When he wrote this in 1991, Wallace himself had just started writing an “often parodic, surreal and grotesque” novel “set in [the] near and recognizable future” that sought “to explore the psychopathology of post-atomic life, stuff like high technology, mass-media, advertising, PR, totalitarianism,” and more than a little et cetera. I’d never considered my passion for both novelists related until I stumbled across this review a few months back. The coldness Wallace speaks of in Ballard’s prose is utterly unlike anything you find in Wallace’s own work. Even when his narrators speak, as he claimed Ballard’s do, in a “flat, scholarly narrative voice, [with] an air of lab technicians looking at stuff under glass,” the result never resembles the clipped, clinical speech of which Ballard was a master—for in Wallace, such disinterested precision is always affected. But without Ballard, there would have been no Wallace; in fact, without Ballard, contemporary literature would look very different.

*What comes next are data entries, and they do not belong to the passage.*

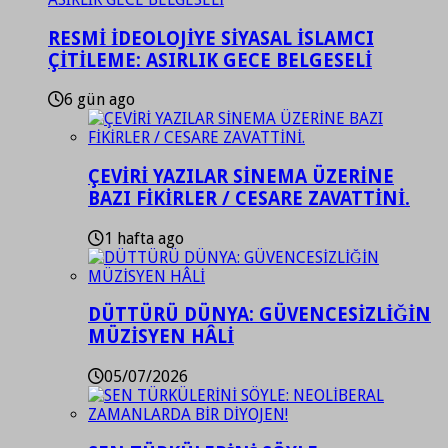
RESMİ İDEOLOJİYE SİYASAL İSLAMCI
ÇİTİLEME: ASIRLIK GECE BELGESELİ
6 gün ago
ÇEVİRİ YAZILAR SİNEMA ÜZERİNE
BAZI FİKİRLER / CESARE ZAVATTİNİ.
1 hafta ago
DÜTTÜRÜ DÜNYA: GÜVENCESİZLİĞİN
MÜZİSYEN HÂLİ
05/07/2026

A British friend once told me that Ballard was “Our [meaning English-speaking] Borges.” I’m not sure he was right, but I’m not about to argue that he was wrong.
Comments
do not know the real J. G. Ballard
I’m not so sure about that. One of Ballard’s technique is to bring a science-fictional sensibility to descriptions of the quotidien.

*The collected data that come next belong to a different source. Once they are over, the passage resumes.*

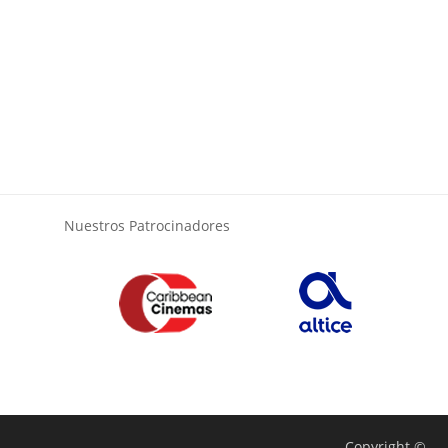
Nuestros Patrocinadores
Copyright ©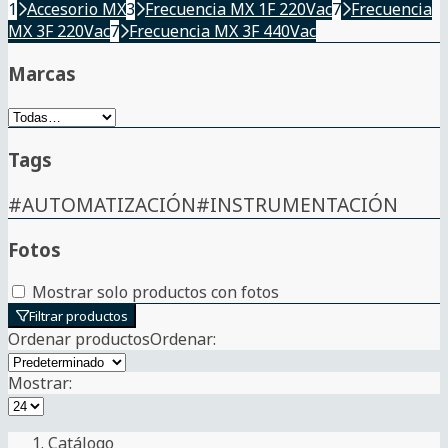
1
Accesorio MX
3
Frecuencia MX 1F 220Vac
7
Frecuencia
MX 3F 220Vac
7
Frecuencia MX 3F 440Vac
Marcas
Tags
#AUTOMATIZACIÓN
#INSTRUMENTACIÓN
Fotos
Mostrar solo productos con fotos
Filtrar productos
Ordenar productos
Ordenar
:
Mostrar:
Catálogo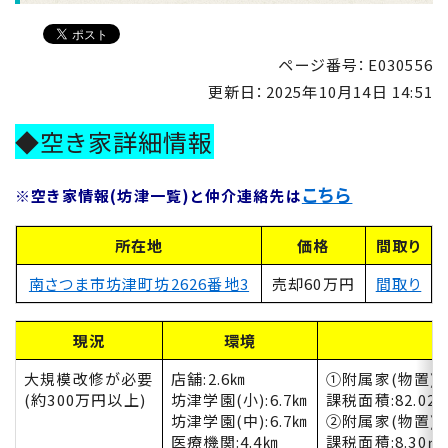
ページ番号：E030556
更新日：
2025年10月14日 14:51
◆空き家詳細情報
こちら
※空き家情報(坊津一覧)と仲介連絡先は
所在地
価格
間取り
南さつま市坊津町坊2626番地3
売却60万円
間取り
現況
環境
大規模改修が必要
店舗:2.6㎞
①附属家(物置)
(約300万円以上)
坊津学園(小):6.7㎞
課税面積:82.0
坊津学園(中):6.7㎞
②附属家(物置)
医療機関:4.4㎞
課税面積:8.30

In his early disaster novels (The Wind from Nowhere, The Drowned World, The Drought) the protagonists initially struggle against the disaster; soon they are overwhelmed and society breaks down; as things gets worse they become attracted to the disaster and finally psychologically embrace it.
During the 1970s Ballard began to apply this technique of estrangement and alienation to the ordinary--the alienating disaster in The Crystal World (1966) is a plague of crystallization but in Concrete Island (1974) it’s the invasion of London by urban motorways and in High Rise (1975) it’s the isolation of tower block living.
Empire of the Sun is an application of this technique to his own childhood--it’s definitely the real Ballard.